Mit junger Kraft Bann gebrochen

Im vierten Saisonspiel haben die Drittliga-Volleyballer aus Zschopau ihren ersten Sieg gefeiert. Dabei ragte vor allem ein Akteur heraus, der mit seinen gerade mal 21 Jahren für das zukunftsorientierte Konzept des Vereins steht.

Zschopau.

Aus dem Feiern sind die Fans des Volleyball-Clubs Zschopau am Samstag gar nicht mehr herausgekommen. Erst wahrten die Sachsenliga-Männer mit Siegen gegen die TSG Markkleeberg (3:1) und den SV Chemnitz-Harthau (3:0) ihre weiße Weste - und damit auch die Tabellenführung. Dann legten die weiterhin auf Rang 3 der Regionalliga Ost liegenden Damen einen 3:1-Erfolg gegen den FSV Reichenbach nach. Am lautesten wurde es aber, als die erste Männer-Mannschaft des VC in der Dritten Liga Ost den Bann brach.
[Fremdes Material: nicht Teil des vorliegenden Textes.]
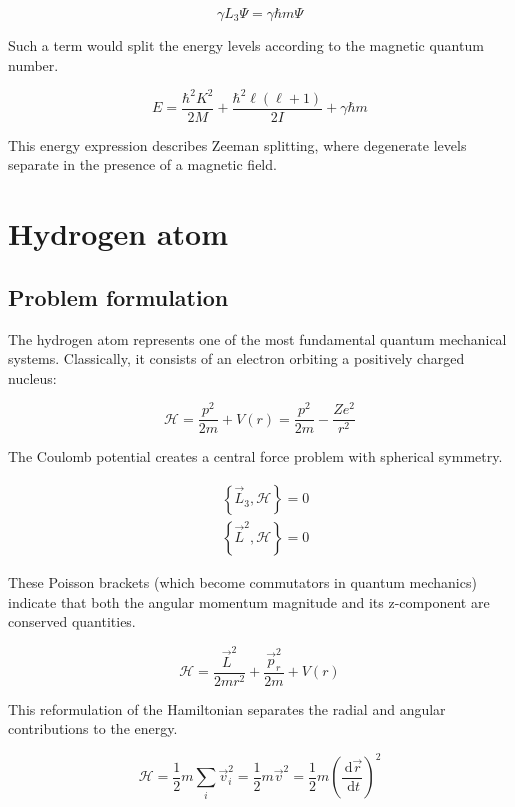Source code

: \documentclass[italian]{HKNdocument}
\begin{document}
\begin{equation}
\gamma L_{3} \Psi=\gamma \hbar m \Psi
\end{equation}

Such a term would split the energy levels according to the magnetic quantum number.

\begin{equation}
E=\frac{\hbar^{2} K^{2}}{2 M}+\frac{\hbar^{2} \ell(\ell+1)}{2 I}+\gamma \hbar m
\end{equation}

This energy expression describes Zeeman splitting, where degenerate levels separate in the presence of a magnetic field.

\section{Hydrogen atom}
\subsection{Problem formulation}
The hydrogen atom represents one of the most fundamental quantum mechanical systems. Classically, it consists of an electron orbiting a positively charged nucleus:

\begin{equation}
\mathcal{H}=\frac{p^{2}}{2 m}+V(r)=\frac{p^{2}}{2 m}-\frac{Z e^{2}}{r^{2}}
\end{equation}

The Coulomb potential creates a central force problem with spherical symmetry.

\begin{align}
& \left\{\vec{L}_{3}, \mathcal{H}\right\}=0 \\
& \left\{\vec{L}^{2}, \mathcal{H}\right\}=0
\end{align}

These Poisson brackets (which become commutators in quantum mechanics) indicate that both the angular momentum magnitude and its z-component are conserved quantities.

\begin{equation}
\mathcal{H}=\frac{\vec{L}^{2}}{2 m r^{2}}+\frac{\vec{p}_{r}^{2}}{2 m}+V(r)
\end{equation}

This reformulation of the Hamiltonian separates the radial and angular contributions to the energy.

\begin{equation}
\mathcal{H}=\frac{1}{2} m \sum_{i} \vec{v}_{i}^{2}=\frac{1}{2} m \vec{v}^{2}=\frac{1}{2} m\left(\frac{\, \mathrm{d} \vec{r}}{\, \mathrm{d} t}\right)^{2}
\end{equation}
\end{document}
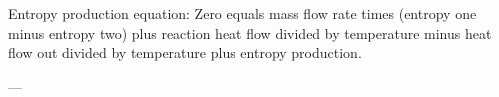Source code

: Entropy production equation:  
Zero equals mass flow rate times (entropy one minus entropy two) plus reaction heat flow divided by temperature minus heat flow out divided by temperature plus entropy production.  

---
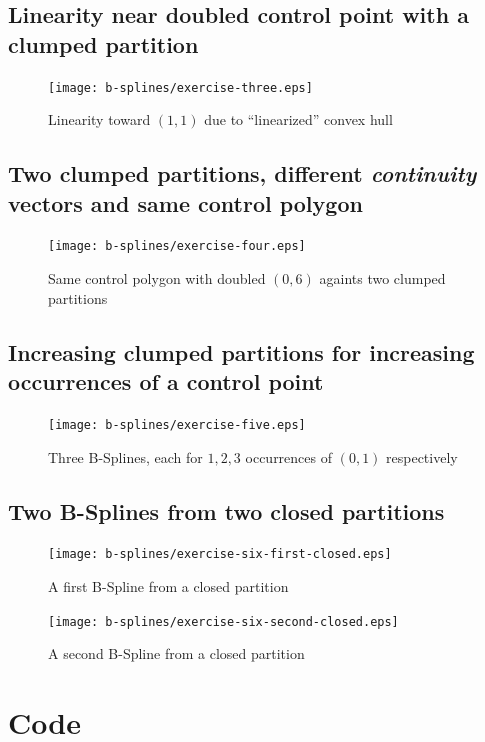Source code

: \documentclass{article}
\begin{document}
\subsection{Linearity near doubled control point with a clumped partition}
\begin{figure}[h!]
  \centering
  \texttt{[image: b-splines/exercise-three.eps]}
  \caption{Linearity toward $(1,1)$ due to ``linearized'' convex hull}
  \label{fig:bspline-exercise-three}
\end{figure}

\subsection{Two clumped partitions, different \emph{continuity} vectors and same control polygon}
\begin{figure}[h!]
  \centering
  \texttt{[image: b-splines/exercise-four.eps]}
  \caption{Same control polygon with doubled $(0,6)$ againts two clumped partitions}
  \label{fig:bspline-exercise-four}
\end{figure}

\subsection{Increasing clumped partitions for increasing occurrences of a control point}
\begin{figure}[h!]
  \centering
  \texttt{[image: b-splines/exercise-five.eps]}
  \caption{Three B-Splines, each for $1,2,3$ occurrences of $(0,1)$ respectively }
  \label{fig:bspline-exercise-five}
\end{figure}

\subsection{Two B-Splines from two closed partitions}
\begin{figure}[h!]
  \centering
  \texttt{[image: b-splines/exercise-six-first-closed.eps]}
  \caption{A first B-Spline from a closed partition }
  \label{fig:bspline-exercise-six-first}
\end{figure}

\begin{figure}[h!]
  \centering
  \texttt{[image: b-splines/exercise-six-second-closed.eps]}
  \caption{A second B-Spline from a closed partition }
  \label{fig:bspline-exercise-six-second}
\end{figure}


\section{Code}
\end{document}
Unter dem Jubel von rund 360 Fans feierten die Gastgeber mit dem 3:1 gegen den TSV Niederviehbach ihren ersten Saisonsieg.

Zum Mann des Abends avancierte dabei ein Spieler, der vor gar nicht allzu langer Zeit noch zum Kader der zweiten Mannschaft gehörte. "Dass es so schnell geht, hatte ich selbst nicht erwartet", sagt Johannes Micketeit über seine rasante Entwicklung im Zschopauer Verein. Vom SSV Chemnitz in die Motorradstadt gewechselt, absolviert der 21-Jährige gerade erst seine dritte Saison beim VC. Die Sachsenliga erwies sich dabei nur als kurze Zwischenstation. Bereits im Vorjahr hatte sich der Außenangreifer für erste Drittliga-Einsätze empfehlen können. "Jetzt ist er eine Stütze für uns", lobt Trainer Andreas Richter seinen Schützling, dessen Aufstieg als Beleg dafür zu sehen ist, dass das Konzept des Vereins fruchtet. "Über die zweite Mannschaft können wir junge Leute mit Potenzial gut heranführen", sagt Richter über die längst notwendige Verjüngungskur.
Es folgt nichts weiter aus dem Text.